= Ministry of Public Health (Cameroon) =

Cameroon's attainment of independence on January 1, 1960 marked a significant milestone in the development and organization of the country's health sector. However, efforts to establish a structured healthcare framework had already began 1957, with the appointment of Adama Hamma as Minister of Health under the government of André-Marie Mbida. Following the appointment of Ahmadou Babatoura Ahidjo as prime minister on February 18, 1958, the ministry was later renamed Ministry of Health and Population. The ministry was subsequently overseen by the minister of state Aroun Njayo who served in the capacity till 1960.

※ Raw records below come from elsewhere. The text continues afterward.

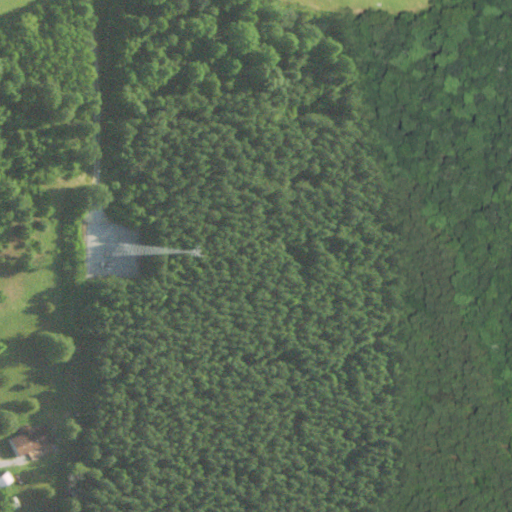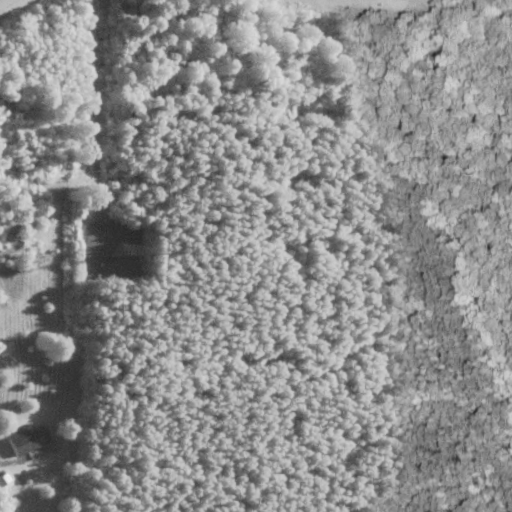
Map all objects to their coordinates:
building: (22, 440)
building: (2, 479)
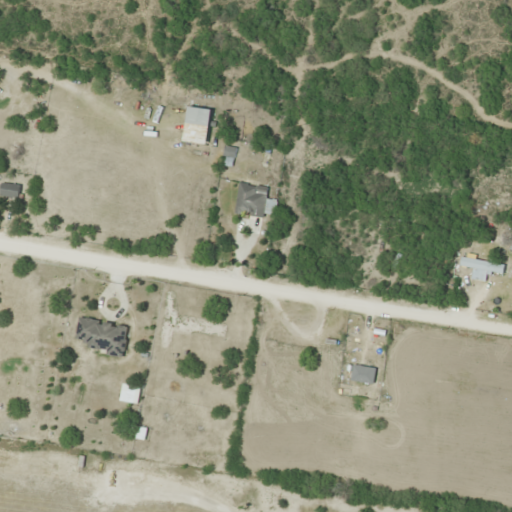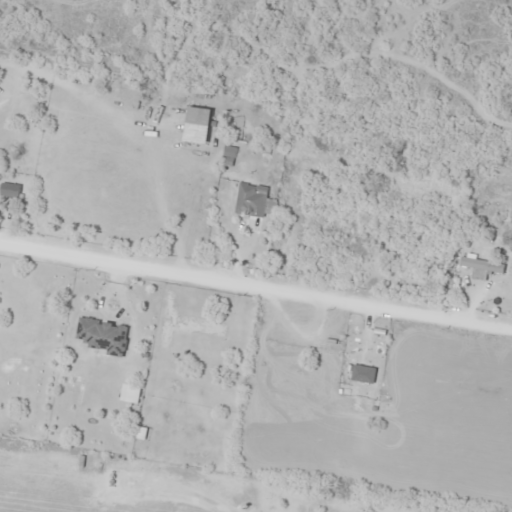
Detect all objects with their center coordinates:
building: (198, 116)
building: (9, 190)
building: (250, 200)
building: (481, 265)
road: (230, 284)
building: (103, 336)
building: (129, 393)
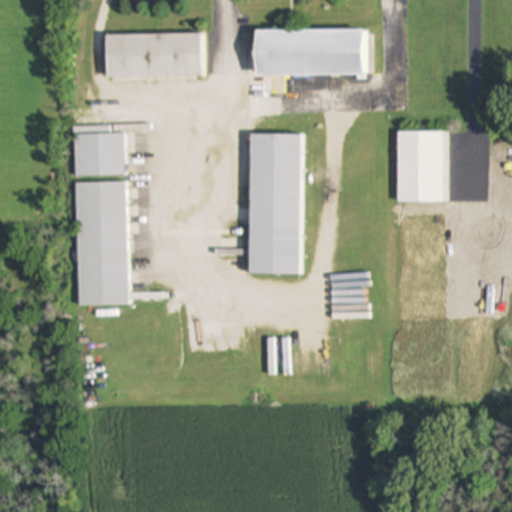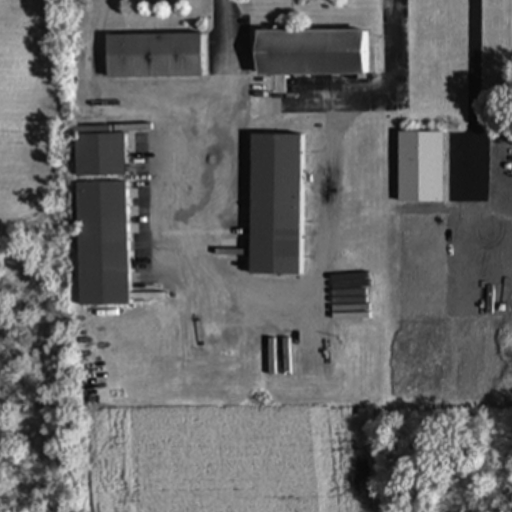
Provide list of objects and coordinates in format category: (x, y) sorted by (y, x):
building: (312, 53)
building: (312, 53)
building: (153, 55)
building: (154, 56)
road: (160, 90)
road: (475, 91)
road: (352, 103)
crop: (32, 116)
building: (100, 156)
building: (101, 156)
building: (421, 167)
building: (421, 168)
building: (276, 205)
building: (277, 205)
building: (102, 244)
building: (103, 245)
road: (258, 307)
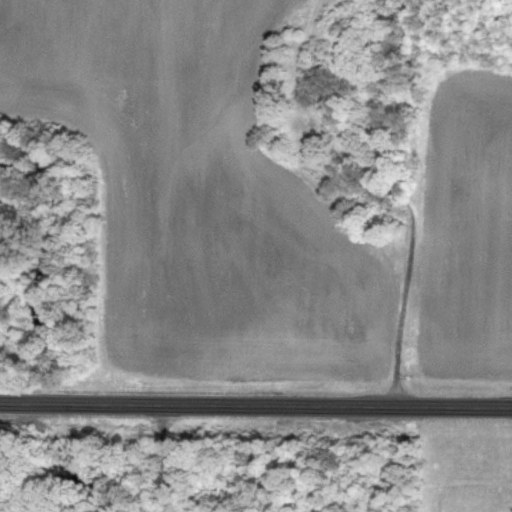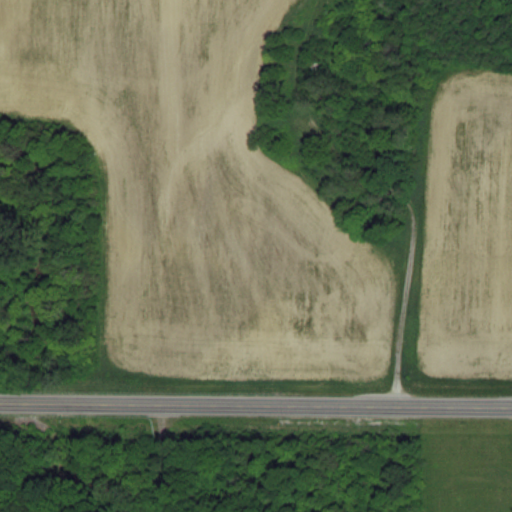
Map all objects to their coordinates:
road: (255, 402)
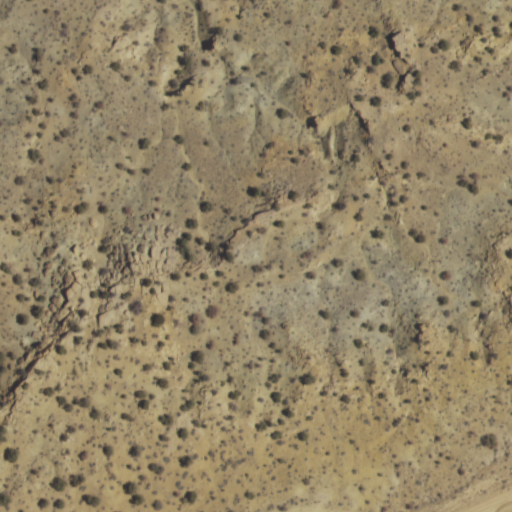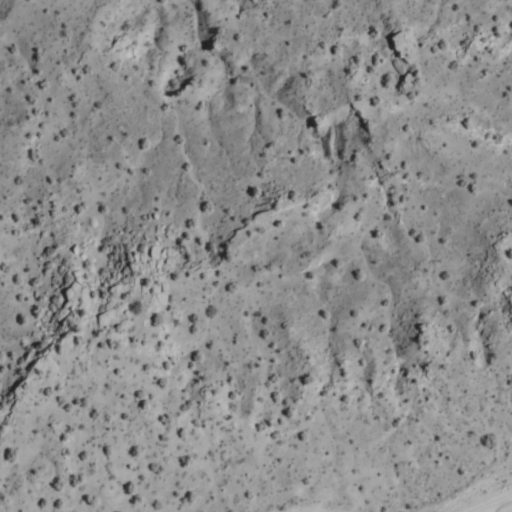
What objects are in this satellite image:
road: (486, 501)
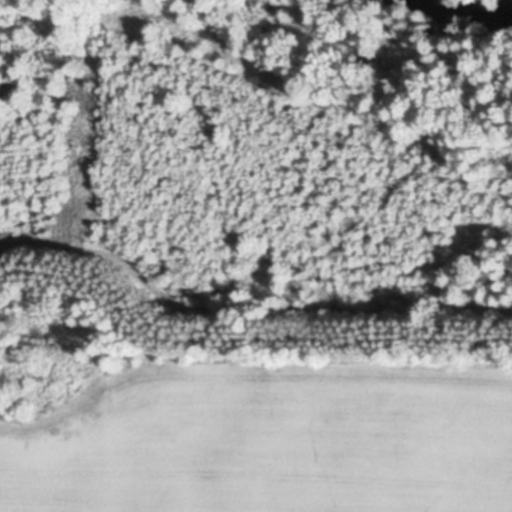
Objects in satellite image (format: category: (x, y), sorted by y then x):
river: (483, 3)
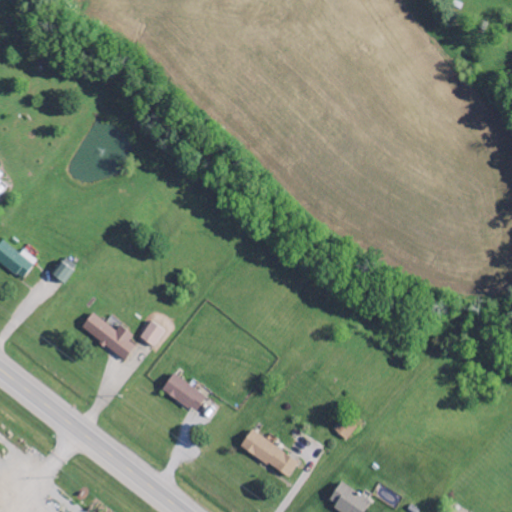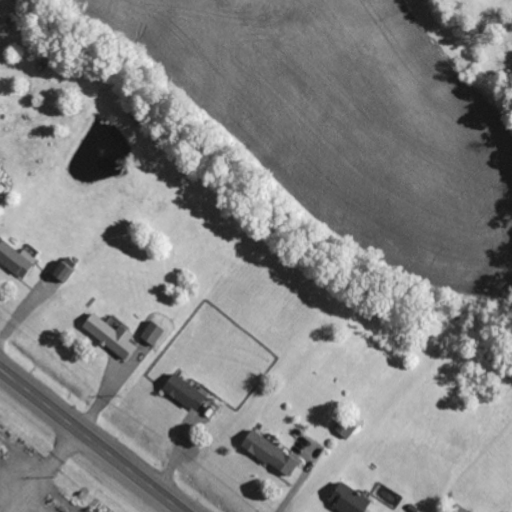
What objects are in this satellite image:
building: (1, 177)
building: (1, 190)
building: (15, 262)
building: (62, 275)
building: (152, 335)
building: (110, 337)
building: (184, 394)
building: (344, 429)
road: (90, 440)
building: (269, 455)
road: (39, 471)
building: (348, 500)
building: (49, 506)
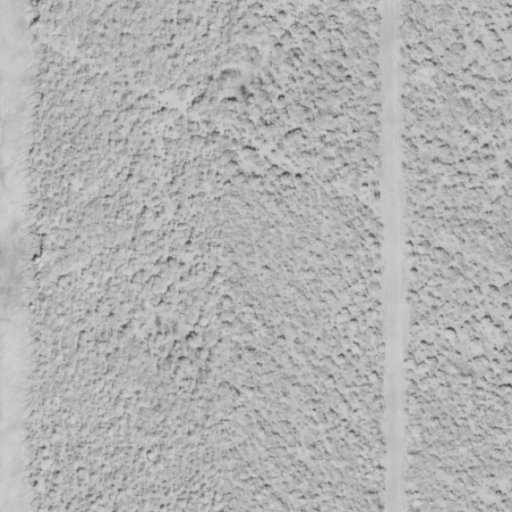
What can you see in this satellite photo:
road: (420, 256)
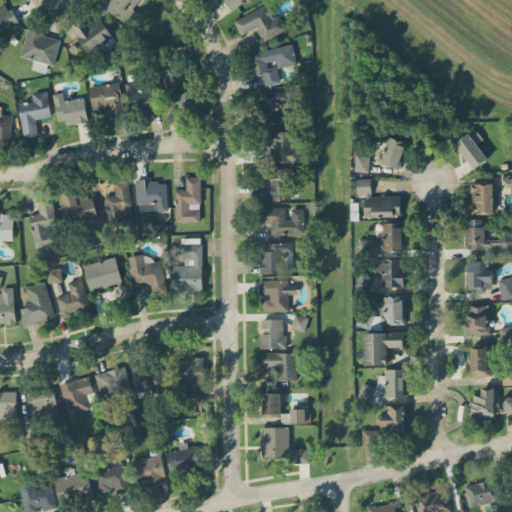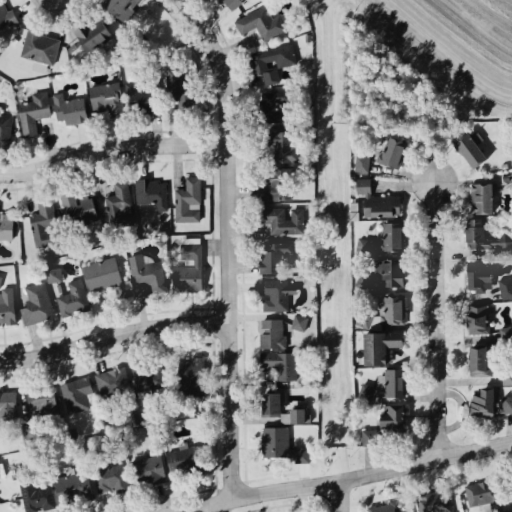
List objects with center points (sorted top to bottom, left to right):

Following independence in 1960, Cameroon assumed full responsibility of its sovereign functions, including the development of its healthcare system. The government expanded healthcare infrastructure by creating new facilities and expanding existing ones such as Yaoundé Central Hospital and Laquintinei Hospital. A major achievement was reached in 1969, with the establishment of the University Center for Health Sciences (CUSS), which was tasked with the responsibility of training physicians that will assume responsibilities in curative and preventive medicine. Following the January 1993 university's reform, CUSS was transformed to faculty of Medicine and Biomedical sciences. The decentralization of the medical education lead to the creation of faculties of medicine in both the University of Douala and University of Buea.

== Organization ==
The Ministry of Health is placed under the authority of the Minister of Health, assisted by a private secretary, three technical advisors, an inspector general, a central administration and decentralized services, public health training, specialized bodies and technical committees.

== Missions and vision ==
The ministry of health is tasked with the responsibility of developing and executing public health policies. The ministry is also responsible for managing healthcare facilities across the country, ensure technical oversight across private health facilities and development of control measures against pandemic and outbreaks.

== List of ministers ==
Since 1960, 16 ministers have headed the Cameroonian ministry of Health. In a chronological order they are:

- Pierre Kamdem Minyin (1960–1961)
- Simon PierreTsoungui (1961–1965)
- Jeane Claude Happi (1965–1970)
- Bernard Folon (1970–1971)
- Paul Fokam Kamga (1971–1980)
- Athanase Eteme Oloa (1980–1983)
- Hubert Nkoulou (1983–1984)
- Victor Anomah Ngu (1984–1988)
- Joseph Mbede (1988–1994)
- Joseph Owona (1994_1996)
- Titus Edzoa (1996–1997)
- Charles Etoundi (1997)
- Gottlieb Lobe Monekosso (1997–2000)
- Laurent Esso (2000–2001)
- Urwain Olanguena Awono (2001–2007)
- Andre Mama Fouda

Several deputy ministers, vice ministers and secretary of state have also supported the ministries in different capacities, notable amongst them was Augustin Njom Nju (1961–1962), Simon Njami Nwadi (1992–1996), Alim Hayatou who served as secretary of state since 1996.